There was a step on the stairway. Carney turned as Jeanette came through the door. He went to meet her, and turned her back into the hall where he said: "Steady yourself, girl. Something has happened."
"I know--I heard you; I'm steady." She put her hand in his, and he pressed it reassuringly. Then he whispered:
"I'm going to leave you with these two men while I get Dr. Anderson, and I want you to see if either of these men leaves the room, or attempts to hide anything--I can't search them. Do you understand, Jeanette?"
"Yes."
He came back to the room with the girl and said:
"I'm going for the coroner, Dr. Anderson, and for your own sakes, gentlemen, I'll ask you to wait here in this room--it will be better."
Then he was gone.
In twenty minutes he was back with Dr. Anderson. On their way to the hotel Carney and the Doctor had gone into the police shack to make certain, through medical examination, that Seth was dead.
Upon their entry Jeanette had gone upstairs, the Doctor suggesting this.
Dr.
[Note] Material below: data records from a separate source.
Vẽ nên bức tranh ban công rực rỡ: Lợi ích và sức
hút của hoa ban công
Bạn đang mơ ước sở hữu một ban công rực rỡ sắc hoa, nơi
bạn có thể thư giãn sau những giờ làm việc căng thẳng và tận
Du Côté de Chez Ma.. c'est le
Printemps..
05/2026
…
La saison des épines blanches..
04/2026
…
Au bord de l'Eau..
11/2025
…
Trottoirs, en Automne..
Anderson was a Scotchman, absolute, with all that the name implies in canny conservative stubborn adherence to things as they are; the apparent consistencies.
Here was a man murdered in cold blood; he was the only one to be considered; he was the wronged party; the others were to be viewed with suspicion until by process of elimination they had been cleared of guilt. So there was no doubt whatever but that Carney had as good a claim as any of them to the title of assassin.
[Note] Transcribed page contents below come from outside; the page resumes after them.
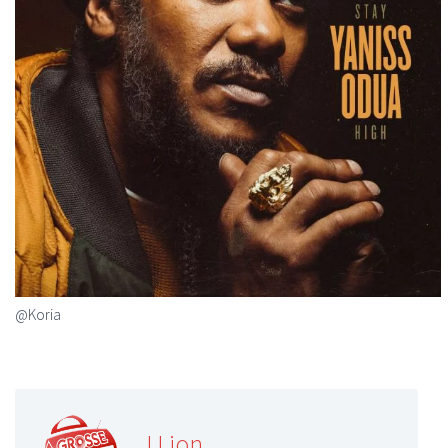
@Koria
J.Lion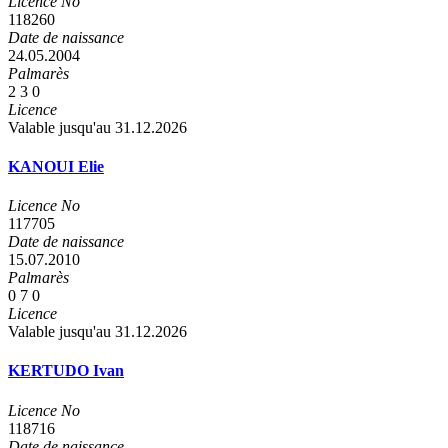
Licence No
118260
Date de naissance
24.05.2004
Palmarès
2
3
0
Licence
Valable jusqu'au 31.12.2026
KANOUI Elie
Licence No
117705
Date de naissance
15.07.2010
Palmarès
0
7
0
Licence
Valable jusqu'au 31.12.2026
KERTUDO Ivan
Licence No
118716
Date de naissance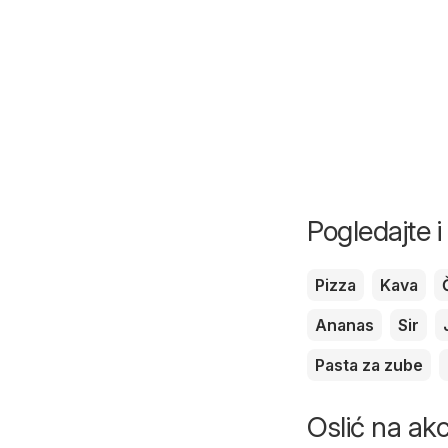
Pogledajte 
Pizza
Kava
Ananas
Sir
Pasta za zube
Oslić na akci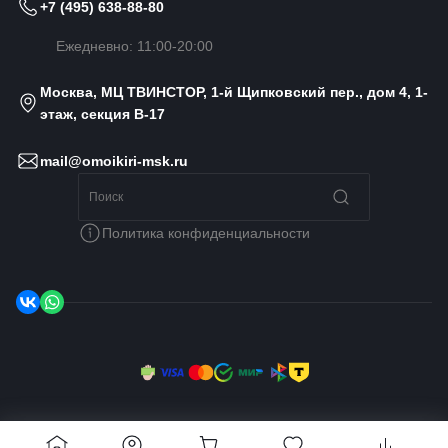
+7 (495) 638-88-80
Ежедневно: 11:00-20:00
Москва, МЦ ТВИНСТОР, 1-й Щипковский пер., дом 4, 1-
этаж, секция B-17
mail@omoikiri-msk.ru
Политика конфиденциальности
© 2014 - 2026 Omoikiri MSK, Все права защищены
In the flurry of it all Carney had not thought of this.
When the three stories had been told, Dr. Anderson said:
"Sergeant Black will be back to-morrow, I think; then we'll take action. I'd advise you gentlemen to remain _in statu quo_, if I might use the term. There's one thing that ought to be done, though; I think you'll agree with me that it is advisable for each man's sake. A wallet with a large sum of money has disappeared from the murdered man's pocket, and as each one of you will be more or less under suspicion--I'm speaking now just in the way of forecasting what that unsympathetic individual, the law, will do--it would be as well for each of you to submit to a search of your person. I have no authority to demand this, but it's expedient."
To this the three agreed; Hadley, with a sort of repugnance, and Shipley with, perhaps, an overzealous compliance, Carney thought. There was no trace of the wallet.
Carney had said nothing about the missing cards, but neither were they found.
No pistol was found on Hadley, but a short-barreled gun was discovered in Shipley's hip pocket.
The Doctor broke the weapon, and his eyebrows drew down in a frown ominously--there was an empty chamber in the cylinder.
"There're only five bullets here," he said, his keen eyes resting on Shipley's face.
"Yes, I always load it that way, leaving the hammer at the empty chamber, so that if it falls and strikes on the hammer it can't explode."
With an "Ugh-huh!" Anderson looked through the barrel. It was of an indeterminate murkiness; this might be due to not having been cleaned for a long time, or a recent discharge.
"I'd better retain this gun, if you don't mind," he said.
Shipley agreed to this readily. Then he said, in a hesitating, apologetic way that was really more irritating than if he had blurted it out: "Mr. Carney, as I have stated, was discovered by me standing over the dead man with a gun in his hand. I think as this point will certainly be brought up at any examination, that Mr. Carney, in justice to himself, should let the Doctor examine his weapon to see that it has not lately been discharged."
Carney started, for he fancied there was a direct implication in this. But the Doctor spoke quickly, brusquely. "Most certainly he should--I clean forgot it."
Carney drew the gun from its leather pocket, broke it, and six lead-nosed.45 shells rolled on the table; not one of the shells had lost its bullet. He passed the gun to Dr. Anderson, who, pointing it toward the light, looked through the barrel.